In a New Yorker article on the Swedish ‘Alternative’ Party - named The Initiative but part of the Alternativet network - the journalist noted that facilitators are the front-line activists of our time. We no longer live in an age when just speaking up is enough. Those who want to see change happen must help to give voice to others, in ways that help them find relationship between them. 

This is the difference between the breakdown of society – caused by infinite fragmentation - and the social awakening of the people. 

If skillfully done, facilitation allows emotions to be expressed in a room full of people, in ways that help them be shared and processed. Surprising connections are made between people that previously considered themselves opposed to each other because of established political or issue-based differences. 

These connections can be personal, such as a shared fear of technology, or a love of gardening. Or they can be communal, when people across a room dream of more time in their daily lives to spend freely. Or they canfind a common desire to do something about the destruction of their environment. 

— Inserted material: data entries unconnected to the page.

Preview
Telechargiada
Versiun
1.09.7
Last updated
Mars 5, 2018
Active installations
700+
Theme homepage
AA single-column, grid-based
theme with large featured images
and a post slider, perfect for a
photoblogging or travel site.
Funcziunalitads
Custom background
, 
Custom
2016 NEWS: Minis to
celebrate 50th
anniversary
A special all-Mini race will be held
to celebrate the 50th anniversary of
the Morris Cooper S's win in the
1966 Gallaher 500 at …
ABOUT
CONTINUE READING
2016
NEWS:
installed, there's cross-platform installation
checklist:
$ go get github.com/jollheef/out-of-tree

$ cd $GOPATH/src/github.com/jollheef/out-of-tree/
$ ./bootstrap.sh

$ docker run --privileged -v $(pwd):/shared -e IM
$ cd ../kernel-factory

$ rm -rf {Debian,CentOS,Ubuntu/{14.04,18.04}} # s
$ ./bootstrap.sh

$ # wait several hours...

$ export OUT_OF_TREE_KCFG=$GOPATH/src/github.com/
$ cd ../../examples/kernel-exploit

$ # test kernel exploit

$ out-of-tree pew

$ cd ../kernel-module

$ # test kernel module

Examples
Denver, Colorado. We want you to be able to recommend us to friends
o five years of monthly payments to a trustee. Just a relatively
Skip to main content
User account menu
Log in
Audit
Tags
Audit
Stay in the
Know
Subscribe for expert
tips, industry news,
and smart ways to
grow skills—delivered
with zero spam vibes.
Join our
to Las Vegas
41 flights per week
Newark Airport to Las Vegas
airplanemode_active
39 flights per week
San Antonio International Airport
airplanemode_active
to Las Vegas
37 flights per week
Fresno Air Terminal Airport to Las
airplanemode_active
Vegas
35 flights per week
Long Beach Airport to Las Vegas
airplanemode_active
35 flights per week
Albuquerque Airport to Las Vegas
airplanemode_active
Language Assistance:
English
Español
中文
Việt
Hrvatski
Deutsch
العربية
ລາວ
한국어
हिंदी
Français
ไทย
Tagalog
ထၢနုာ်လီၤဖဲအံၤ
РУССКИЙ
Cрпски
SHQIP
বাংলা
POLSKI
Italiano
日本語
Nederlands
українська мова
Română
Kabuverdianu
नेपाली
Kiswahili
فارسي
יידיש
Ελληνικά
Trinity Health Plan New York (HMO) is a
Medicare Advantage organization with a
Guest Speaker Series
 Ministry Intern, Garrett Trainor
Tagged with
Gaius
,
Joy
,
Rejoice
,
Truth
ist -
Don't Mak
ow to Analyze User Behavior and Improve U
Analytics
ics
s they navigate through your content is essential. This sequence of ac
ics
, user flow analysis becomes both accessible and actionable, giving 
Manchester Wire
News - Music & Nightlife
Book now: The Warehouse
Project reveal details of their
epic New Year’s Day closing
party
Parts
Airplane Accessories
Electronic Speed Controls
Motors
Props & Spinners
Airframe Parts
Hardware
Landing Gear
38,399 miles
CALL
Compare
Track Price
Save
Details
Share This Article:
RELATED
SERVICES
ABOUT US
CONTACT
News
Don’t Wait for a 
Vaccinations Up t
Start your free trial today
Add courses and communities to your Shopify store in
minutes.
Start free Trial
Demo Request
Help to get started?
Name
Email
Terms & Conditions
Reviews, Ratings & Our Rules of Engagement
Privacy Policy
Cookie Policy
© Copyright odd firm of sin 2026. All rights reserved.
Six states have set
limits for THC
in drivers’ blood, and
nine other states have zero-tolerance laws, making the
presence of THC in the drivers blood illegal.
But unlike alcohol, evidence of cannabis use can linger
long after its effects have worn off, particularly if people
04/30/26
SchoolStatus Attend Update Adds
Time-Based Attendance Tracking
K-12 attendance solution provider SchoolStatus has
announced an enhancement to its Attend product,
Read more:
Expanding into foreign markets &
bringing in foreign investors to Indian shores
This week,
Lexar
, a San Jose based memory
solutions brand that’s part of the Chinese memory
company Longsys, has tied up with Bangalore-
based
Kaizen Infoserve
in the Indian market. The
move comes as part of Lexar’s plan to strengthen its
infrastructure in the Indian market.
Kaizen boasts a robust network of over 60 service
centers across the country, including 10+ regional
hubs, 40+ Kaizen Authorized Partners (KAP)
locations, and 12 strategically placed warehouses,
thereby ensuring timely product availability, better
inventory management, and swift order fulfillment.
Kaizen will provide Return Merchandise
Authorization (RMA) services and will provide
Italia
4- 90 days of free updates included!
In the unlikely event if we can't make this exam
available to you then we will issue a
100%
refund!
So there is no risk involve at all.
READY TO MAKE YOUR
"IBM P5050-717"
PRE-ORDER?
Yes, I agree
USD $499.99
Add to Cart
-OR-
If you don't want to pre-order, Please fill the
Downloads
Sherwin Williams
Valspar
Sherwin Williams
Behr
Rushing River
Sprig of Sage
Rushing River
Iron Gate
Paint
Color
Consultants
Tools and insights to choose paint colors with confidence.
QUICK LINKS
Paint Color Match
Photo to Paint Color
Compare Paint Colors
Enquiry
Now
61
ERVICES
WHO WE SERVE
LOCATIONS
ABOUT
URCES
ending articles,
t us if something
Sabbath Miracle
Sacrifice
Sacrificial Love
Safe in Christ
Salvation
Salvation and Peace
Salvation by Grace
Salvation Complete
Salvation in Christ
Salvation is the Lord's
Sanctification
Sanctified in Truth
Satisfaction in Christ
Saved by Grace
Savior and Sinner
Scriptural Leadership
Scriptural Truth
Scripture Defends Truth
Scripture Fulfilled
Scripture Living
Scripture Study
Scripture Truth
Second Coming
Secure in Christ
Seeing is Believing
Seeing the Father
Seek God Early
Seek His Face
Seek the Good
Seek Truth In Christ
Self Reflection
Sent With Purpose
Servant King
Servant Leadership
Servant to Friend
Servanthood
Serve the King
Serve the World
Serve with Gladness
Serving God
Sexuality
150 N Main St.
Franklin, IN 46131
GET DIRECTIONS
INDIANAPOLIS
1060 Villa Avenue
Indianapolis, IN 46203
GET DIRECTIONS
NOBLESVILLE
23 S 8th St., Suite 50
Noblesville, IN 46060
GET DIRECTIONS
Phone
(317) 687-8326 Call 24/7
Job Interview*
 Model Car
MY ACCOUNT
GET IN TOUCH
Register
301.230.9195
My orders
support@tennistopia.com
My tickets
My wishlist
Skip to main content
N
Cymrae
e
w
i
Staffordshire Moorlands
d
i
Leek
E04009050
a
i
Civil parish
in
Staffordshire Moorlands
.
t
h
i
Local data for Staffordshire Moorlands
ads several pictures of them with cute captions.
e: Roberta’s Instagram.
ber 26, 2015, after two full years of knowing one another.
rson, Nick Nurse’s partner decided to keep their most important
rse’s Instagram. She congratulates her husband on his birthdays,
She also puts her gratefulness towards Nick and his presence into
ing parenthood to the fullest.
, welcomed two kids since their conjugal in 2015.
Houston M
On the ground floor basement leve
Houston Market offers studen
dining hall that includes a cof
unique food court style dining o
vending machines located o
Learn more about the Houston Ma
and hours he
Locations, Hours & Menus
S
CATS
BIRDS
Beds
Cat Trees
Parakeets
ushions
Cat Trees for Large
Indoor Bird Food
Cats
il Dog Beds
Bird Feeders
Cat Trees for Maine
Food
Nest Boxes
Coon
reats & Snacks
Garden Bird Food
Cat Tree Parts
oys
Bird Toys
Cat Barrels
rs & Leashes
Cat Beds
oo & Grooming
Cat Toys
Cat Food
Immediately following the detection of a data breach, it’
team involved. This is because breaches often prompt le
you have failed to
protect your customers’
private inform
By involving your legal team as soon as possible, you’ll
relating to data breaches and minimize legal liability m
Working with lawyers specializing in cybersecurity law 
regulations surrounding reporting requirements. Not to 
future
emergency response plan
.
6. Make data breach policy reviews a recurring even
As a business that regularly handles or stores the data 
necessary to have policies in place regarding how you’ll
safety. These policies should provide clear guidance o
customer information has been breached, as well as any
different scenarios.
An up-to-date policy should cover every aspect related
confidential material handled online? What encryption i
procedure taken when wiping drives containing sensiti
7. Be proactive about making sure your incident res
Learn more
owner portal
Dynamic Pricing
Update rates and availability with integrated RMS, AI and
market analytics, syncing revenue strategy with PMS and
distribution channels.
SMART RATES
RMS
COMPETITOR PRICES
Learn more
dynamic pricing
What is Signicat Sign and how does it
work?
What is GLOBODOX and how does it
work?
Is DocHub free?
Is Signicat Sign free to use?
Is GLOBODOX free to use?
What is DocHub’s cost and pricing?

When Extinction Rebellion met on Westminster Bridge last week, there was enough ‘listening’ in the space, for the activist and publisher Jamie Kelsey-Fry to initiate circles of discussion, as if it were the early stages of a People’s Assembly. While he borrowed a lot from the Occupy movement’s practices, it was noticeable how much more confident and informed these circles were than ten years ago. Development never stops when social media continues to share and inform.

When The Alternative UK is invited into a community to do a collaboratory, we are responding to the call to help create the conditions for self-organisation to happen

We look for facilitators from within the community. We design the process with a diversity of key actors – from civil society groups to positive deviants, local people taking new initiatives – and try to source food and drink from local producers. Local artists play their part in unlocking the creativity in the room. It’s always a friendly space that whoever walks into can feel energized by.  

These are spaces that distinguish themselves from gatherings where rows of chairs facing a top-table, where people have no opportunity to relate to each other but only listen to the opinions of remote experts. But we also distinguish ourselves from scheduled gatherings in pubs or open spaces, where the loudest voices can harness the emotions of the room and lead people, without pausing for engagement or deliberation. 

We design for listening, engagement and concrete actions to be agreed. It’s about stepping up to a new kind of organic citizenship, one which arises out of the yearning of people to be more in control of their lives, by coming together.

Co-creating these spaces, it is not difficult to read Stormzy’s words and identify with them. Not just with the frustration of feeling ‘slept on’ by the centres of power who have no mechanisms for listening to the people, or engaging them. But with the feeling, when people find each other, of the possibility – and the urgency - of rising up.